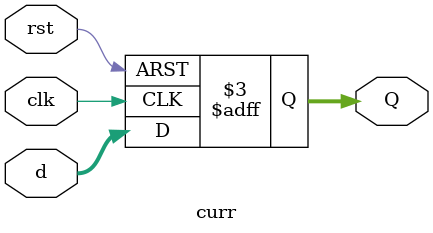
<source format=v>
module curr #(parameter size = 3)(clk,rst,d,Q);
  input clk,rst;
  input [size-1:0]d;
  output reg [size-1:0]Q;
  always @(posedge clk or negedge rst)begin
    if(rst == 0) Q = 0;
    else Q <=d;
  end
endmodule
</source>
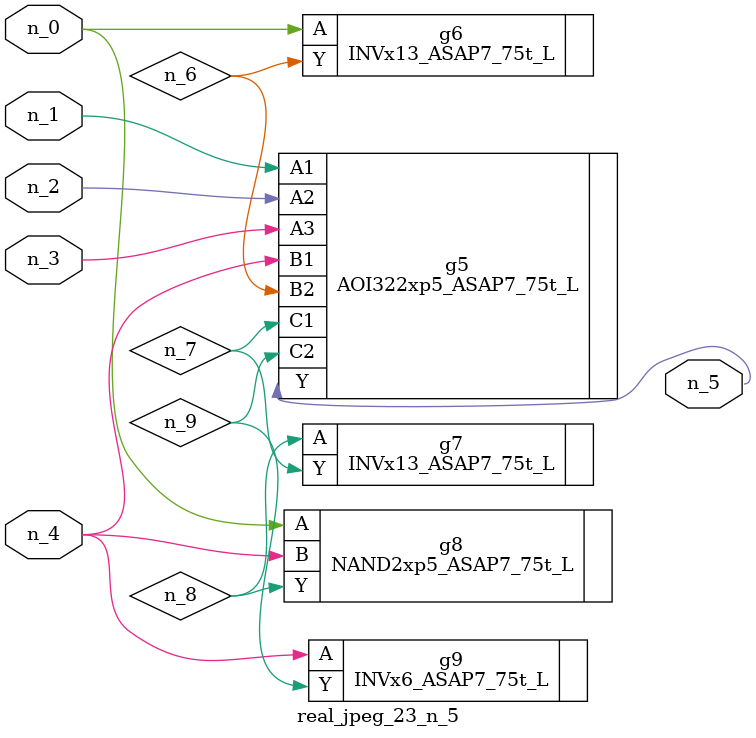
<source format=v>
module real_jpeg_23_n_5 (n_4, n_0, n_1, n_2, n_3, n_5);

input n_4;
input n_0;
input n_1;
input n_2;
input n_3;

output n_5;

wire n_8;
wire n_6;
wire n_7;
wire n_9;

INVx13_ASAP7_75t_L g6 ( 
.A(n_0),
.Y(n_6)
);

NAND2xp5_ASAP7_75t_L g8 ( 
.A(n_0),
.B(n_4),
.Y(n_8)
);

AOI322xp5_ASAP7_75t_L g5 ( 
.A1(n_1),
.A2(n_2),
.A3(n_3),
.B1(n_4),
.B2(n_6),
.C1(n_7),
.C2(n_9),
.Y(n_5)
);

INVx6_ASAP7_75t_L g9 ( 
.A(n_4),
.Y(n_9)
);

INVx13_ASAP7_75t_L g7 ( 
.A(n_8),
.Y(n_7)
);


endmodule
</source>
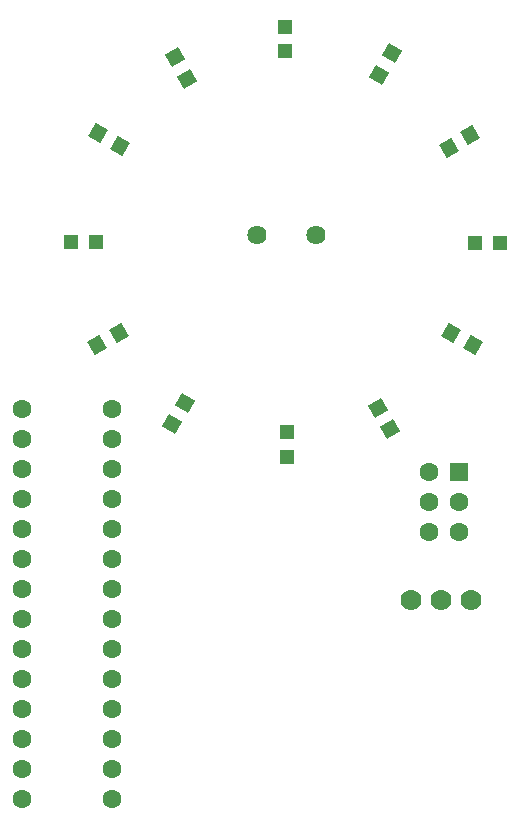
<source format=gts>
G04*
G04 #@! TF.GenerationSoftware,Altium Limited,Altium Designer,20.1.12 (249)*
G04*
G04 Layer_Color=8388736*
%FSLAX24Y24*%
%MOIN*%
G70*
G04*
G04 #@! TF.SameCoordinates,DAD24410-91DF-4A67-85F9-AF8FF7B2878C*
G04*
G04*
G04 #@! TF.FilePolarity,Negative*
G04*
G01*
G75*
G04:AMPARAMS|DCode=20|XSize=51.2mil|YSize=47.3mil|CornerRadius=0mil|HoleSize=0mil|Usage=FLASHONLY|Rotation=150.000|XOffset=0mil|YOffset=0mil|HoleType=Round|Shape=Rectangle|*
%AMROTATEDRECTD20*
4,1,4,0.0340,0.0077,0.0104,-0.0333,-0.0340,-0.0077,-0.0104,0.0333,0.0340,0.0077,0.0*
%
%ADD20ROTATEDRECTD20*%

G04:AMPARAMS|DCode=21|XSize=51.2mil|YSize=47.3mil|CornerRadius=0mil|HoleSize=0mil|Usage=FLASHONLY|Rotation=120.000|XOffset=0mil|YOffset=0mil|HoleType=Round|Shape=Rectangle|*
%AMROTATEDRECTD21*
4,1,4,0.0333,-0.0104,-0.0077,-0.0340,-0.0333,0.0104,0.0077,0.0340,0.0333,-0.0104,0.0*
%
%ADD21ROTATEDRECTD21*%

%ADD22R,0.0473X0.0512*%
G04:AMPARAMS|DCode=23|XSize=51.2mil|YSize=47.3mil|CornerRadius=0mil|HoleSize=0mil|Usage=FLASHONLY|Rotation=60.000|XOffset=0mil|YOffset=0mil|HoleType=Round|Shape=Rectangle|*
%AMROTATEDRECTD23*
4,1,4,0.0077,-0.0340,-0.0333,-0.0104,-0.0077,0.0340,0.0333,0.0104,0.0077,-0.0340,0.0*
%
%ADD23ROTATEDRECTD23*%

G04:AMPARAMS|DCode=24|XSize=51.2mil|YSize=47.3mil|CornerRadius=0mil|HoleSize=0mil|Usage=FLASHONLY|Rotation=30.000|XOffset=0mil|YOffset=0mil|HoleType=Round|Shape=Rectangle|*
%AMROTATEDRECTD24*
4,1,4,-0.0104,-0.0333,-0.0340,0.0077,0.0104,0.0333,0.0340,-0.0077,-0.0104,-0.0333,0.0*
%
%ADD24ROTATEDRECTD24*%

%ADD25R,0.0512X0.0473*%
%ADD26C,0.0631*%
%ADD27C,0.0640*%
%ADD28C,0.0700*%
%ADD29R,0.0631X0.0631*%
D20*
X14057Y26198D02*
D03*
X13643Y25482D02*
D03*
X6743Y13832D02*
D03*
X7157Y14548D02*
D03*
D21*
X16678Y23467D02*
D03*
X15962Y23053D02*
D03*
X4242Y16473D02*
D03*
X4958Y16887D02*
D03*
D22*
X17673Y19870D02*
D03*
X16847D02*
D03*
X3377Y19910D02*
D03*
X4203D02*
D03*
D23*
X16758Y16473D02*
D03*
X16042Y16887D02*
D03*
X4282Y23527D02*
D03*
X4998Y23113D02*
D03*
D24*
X14007Y13672D02*
D03*
X13593Y14388D02*
D03*
X6823Y26068D02*
D03*
X7237Y25352D02*
D03*
D25*
X10570Y12757D02*
D03*
Y13583D02*
D03*
X10510Y27093D02*
D03*
Y26267D02*
D03*
D26*
X1730Y14350D02*
D03*
Y13350D02*
D03*
Y11350D02*
D03*
Y12350D02*
D03*
Y8350D02*
D03*
Y7350D02*
D03*
Y9350D02*
D03*
Y10350D02*
D03*
Y2350D02*
D03*
Y1350D02*
D03*
Y4350D02*
D03*
Y3350D02*
D03*
Y5350D02*
D03*
Y6350D02*
D03*
X4730D02*
D03*
Y5350D02*
D03*
Y3350D02*
D03*
Y4350D02*
D03*
Y1350D02*
D03*
Y2350D02*
D03*
Y10350D02*
D03*
Y9350D02*
D03*
Y7350D02*
D03*
Y8350D02*
D03*
Y12350D02*
D03*
Y11350D02*
D03*
Y13350D02*
D03*
Y14350D02*
D03*
X16300Y11240D02*
D03*
X15300D02*
D03*
X16300Y10240D02*
D03*
X15300Y12240D02*
D03*
Y10240D02*
D03*
D27*
X9560Y20140D02*
D03*
X11529D02*
D03*
D28*
X15690Y7970D02*
D03*
X14690D02*
D03*
X16690D02*
D03*
D29*
X16300Y12240D02*
D03*
M02*

</source>
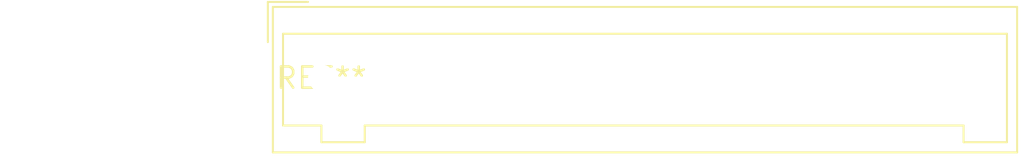
<source format=kicad_pcb>
(kicad_pcb (version 20240108) (generator pcbnew)

  (general
    (thickness 1.6)
  )

  (paper "A4")
  (layers
    (0 "F.Cu" signal)
    (31 "B.Cu" signal)
    (32 "B.Adhes" user "B.Adhesive")
    (33 "F.Adhes" user "F.Adhesive")
    (34 "B.Paste" user)
    (35 "F.Paste" user)
    (36 "B.SilkS" user "B.Silkscreen")
    (37 "F.SilkS" user "F.Silkscreen")
    (38 "B.Mask" user)
    (39 "F.Mask" user)
    (40 "Dwgs.User" user "User.Drawings")
    (41 "Cmts.User" user "User.Comments")
    (42 "Eco1.User" user "User.Eco1")
    (43 "Eco2.User" user "User.Eco2")
    (44 "Edge.Cuts" user)
    (45 "Margin" user)
    (46 "B.CrtYd" user "B.Courtyard")
    (47 "F.CrtYd" user "F.Courtyard")
    (48 "B.Fab" user)
    (49 "F.Fab" user)
    (50 "User.1" user)
    (51 "User.2" user)
    (52 "User.3" user)
    (53 "User.4" user)
    (54 "User.5" user)
    (55 "User.6" user)
    (56 "User.7" user)
    (57 "User.8" user)
    (58 "User.9" user)
  )

  (setup
    (pad_to_mask_clearance 0)
    (pcbplotparams
      (layerselection 0x00010fc_ffffffff)
      (plot_on_all_layers_selection 0x0000000_00000000)
      (disableapertmacros false)
      (usegerberextensions false)
      (usegerberattributes false)
      (usegerberadvancedattributes false)
      (creategerberjobfile false)
      (dashed_line_dash_ratio 12.000000)
      (dashed_line_gap_ratio 3.000000)
      (svgprecision 4)
      (plotframeref false)
      (viasonmask false)
      (mode 1)
      (useauxorigin false)
      (hpglpennumber 1)
      (hpglpenspeed 20)
      (hpglpendiameter 15.000000)
      (dxfpolygonmode false)
      (dxfimperialunits false)
      (dxfusepcbnewfont false)
      (psnegative false)
      (psa4output false)
      (plotreference false)
      (plotvalue false)
      (plotinvisibletext false)
      (sketchpadsonfab false)
      (subtractmaskfromsilk false)
      (outputformat 1)
      (mirror false)
      (drillshape 1)
      (scaleselection 1)
      (outputdirectory "")
    )
  )

  (net 0 "")

  (footprint "Wago_734-142_1x12_P3.50mm_Vertical" (layer "F.Cu") (at 0 0))

)

</source>
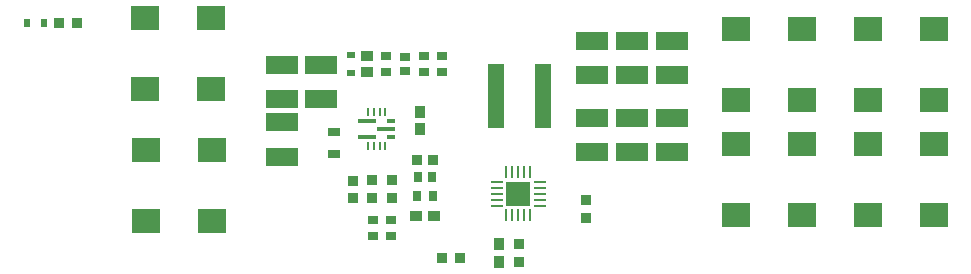
<source format=gbr>
%TF.GenerationSoftware,Altium Limited,Altium Designer,24.10.1 (45)*%
G04 Layer_Color=8421504*
%FSLAX45Y45*%
%MOMM*%
%TF.SameCoordinates,6B7C1C4C-1752-458E-A365-839E3CDA317C*%
%TF.FilePolarity,Positive*%
%TF.FileFunction,Paste,Top*%
%TF.Part,Single*%
G01*
G75*
%TA.AperFunction,SMDPad,CuDef*%
%ADD10R,1.45000X5.50000*%
%ADD11R,0.25000X0.70000*%
%ADD12R,0.70000X0.30000*%
%ADD13R,1.50000X0.30000*%
%ADD14R,2.10000X2.10000*%
%ADD15R,0.25000X1.05000*%
%ADD16R,1.05000X0.25000*%
%ADD18R,0.95000X0.95000*%
%ADD19R,0.90000X0.70000*%
%ADD20R,0.95000X0.80000*%
%ADD21R,0.80000X0.95000*%
%ADD22R,0.95000X0.95000*%
%ADD23R,1.00000X0.90000*%
%ADD24R,0.85000X0.95000*%
%ADD25R,0.80000X0.60000*%
%ADD26R,0.60000X0.80000*%
%ADD27R,0.95822X1.00650*%
%ADD28R,0.91213X0.95872*%
%ADD29R,1.00650X0.95822*%
%ADD30R,0.96822X1.00650*%
%ADD31R,1.10620X0.75620*%
%ADD32R,2.80415X1.50273*%
%ADD33R,2.33000X1.99000*%
D10*
X11550000Y7610000D02*
D03*
X11150000D02*
D03*
D11*
X10065000Y7475000D02*
D03*
X10115000D02*
D03*
X10165000D02*
D03*
X10215000D02*
D03*
Y7185000D02*
D03*
X10165000D02*
D03*
X10115000D02*
D03*
X10065000D02*
D03*
D12*
X10260000Y7395000D02*
D03*
Y7265000D02*
D03*
D13*
X10220000Y7330000D02*
D03*
X10062500Y7265000D02*
D03*
Y7395000D02*
D03*
D14*
X11340000Y6780000D02*
D03*
D15*
X11240000Y6962500D02*
D03*
X11290000D02*
D03*
X11340000D02*
D03*
X11390000D02*
D03*
X11440000D02*
D03*
Y6597500D02*
D03*
X11390000D02*
D03*
X11340000D02*
D03*
X11290000D02*
D03*
X11240000D02*
D03*
D16*
X11522500Y6880000D02*
D03*
Y6830000D02*
D03*
Y6780000D02*
D03*
Y6730000D02*
D03*
Y6680000D02*
D03*
X11157500D02*
D03*
Y6730000D02*
D03*
Y6780000D02*
D03*
Y6830000D02*
D03*
Y6880000D02*
D03*
D18*
X10695000Y6240000D02*
D03*
X10845000D02*
D03*
X7455000Y8230000D02*
D03*
X7605000D02*
D03*
D19*
X10540000Y7950000D02*
D03*
Y7810000D02*
D03*
X10110000Y6560000D02*
D03*
Y6420000D02*
D03*
X10260000Y6560000D02*
D03*
Y6420000D02*
D03*
X10690000Y7810000D02*
D03*
Y7950000D02*
D03*
D20*
X10220000Y7947500D02*
D03*
Y7812500D02*
D03*
X10380000Y7817500D02*
D03*
Y7942500D02*
D03*
D21*
X10612500Y6920000D02*
D03*
X10487500D02*
D03*
X10482500Y6760000D02*
D03*
X10617500D02*
D03*
D22*
X10100000Y6895000D02*
D03*
Y6745000D02*
D03*
X10270000Y6895000D02*
D03*
Y6745000D02*
D03*
X11910000Y6575000D02*
D03*
Y6725000D02*
D03*
D23*
X10060000Y7815000D02*
D03*
Y7945000D02*
D03*
D24*
X10485000Y7070000D02*
D03*
X10615000D02*
D03*
D25*
X9920000Y7807500D02*
D03*
Y7952500D02*
D03*
D26*
X7322500Y8230000D02*
D03*
X7177500D02*
D03*
D27*
X11180000Y6207415D02*
D03*
Y6352586D02*
D03*
D28*
X11350000Y6207330D02*
D03*
Y6352671D02*
D03*
X9940000Y6747329D02*
D03*
Y6892671D02*
D03*
D29*
X10477414Y6590000D02*
D03*
X10622586D02*
D03*
D30*
X10510000Y7472586D02*
D03*
Y7327414D02*
D03*
D31*
X9780000Y7117500D02*
D03*
Y7302500D02*
D03*
D32*
X9340000Y7094980D02*
D03*
Y7385020D02*
D03*
Y7875020D02*
D03*
Y7584981D02*
D03*
X9670000Y7875020D02*
D03*
Y7584981D02*
D03*
X12640000Y8075019D02*
D03*
Y7784980D02*
D03*
X12300000Y8075019D02*
D03*
Y7784980D02*
D03*
X11960000Y8075019D02*
D03*
Y7784980D02*
D03*
X12640000Y7134980D02*
D03*
Y7425019D02*
D03*
X12300000Y7134980D02*
D03*
Y7425019D02*
D03*
X11960000Y7134980D02*
D03*
Y7425019D02*
D03*
D33*
X8190000Y7151000D02*
D03*
Y6549000D02*
D03*
X8179999Y7669000D02*
D03*
Y8271000D02*
D03*
X8739999Y7669000D02*
D03*
Y8271000D02*
D03*
X8750000Y7151000D02*
D03*
Y6549000D02*
D03*
X14859361Y7576059D02*
D03*
Y8178058D02*
D03*
X14299361Y7576059D02*
D03*
Y8178058D02*
D03*
X13739362Y7576059D02*
D03*
Y8178058D02*
D03*
X13179361Y7576059D02*
D03*
Y8178058D02*
D03*
X14860001Y7201000D02*
D03*
Y6599000D02*
D03*
X14300000Y7201000D02*
D03*
Y6599000D02*
D03*
X13739999Y7201000D02*
D03*
Y6599001D02*
D03*
X13180000Y7201000D02*
D03*
Y6599001D02*
D03*
%TF.MD5,eccca9bb6e757df696f7735d6c39b014*%
M02*

</source>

WHAT THE TASK REQUIRES - Return each line among the entries that holds the word "Designer".

RESPONSE TO THE TASK -
G04 #@! TF.GenerationSoftware,Altium Limited,Altium Designer,20.1.12 (249)*
%TF.GenerationSoftware,Altium Limited,Altium Designer,24.10.1 (45)*%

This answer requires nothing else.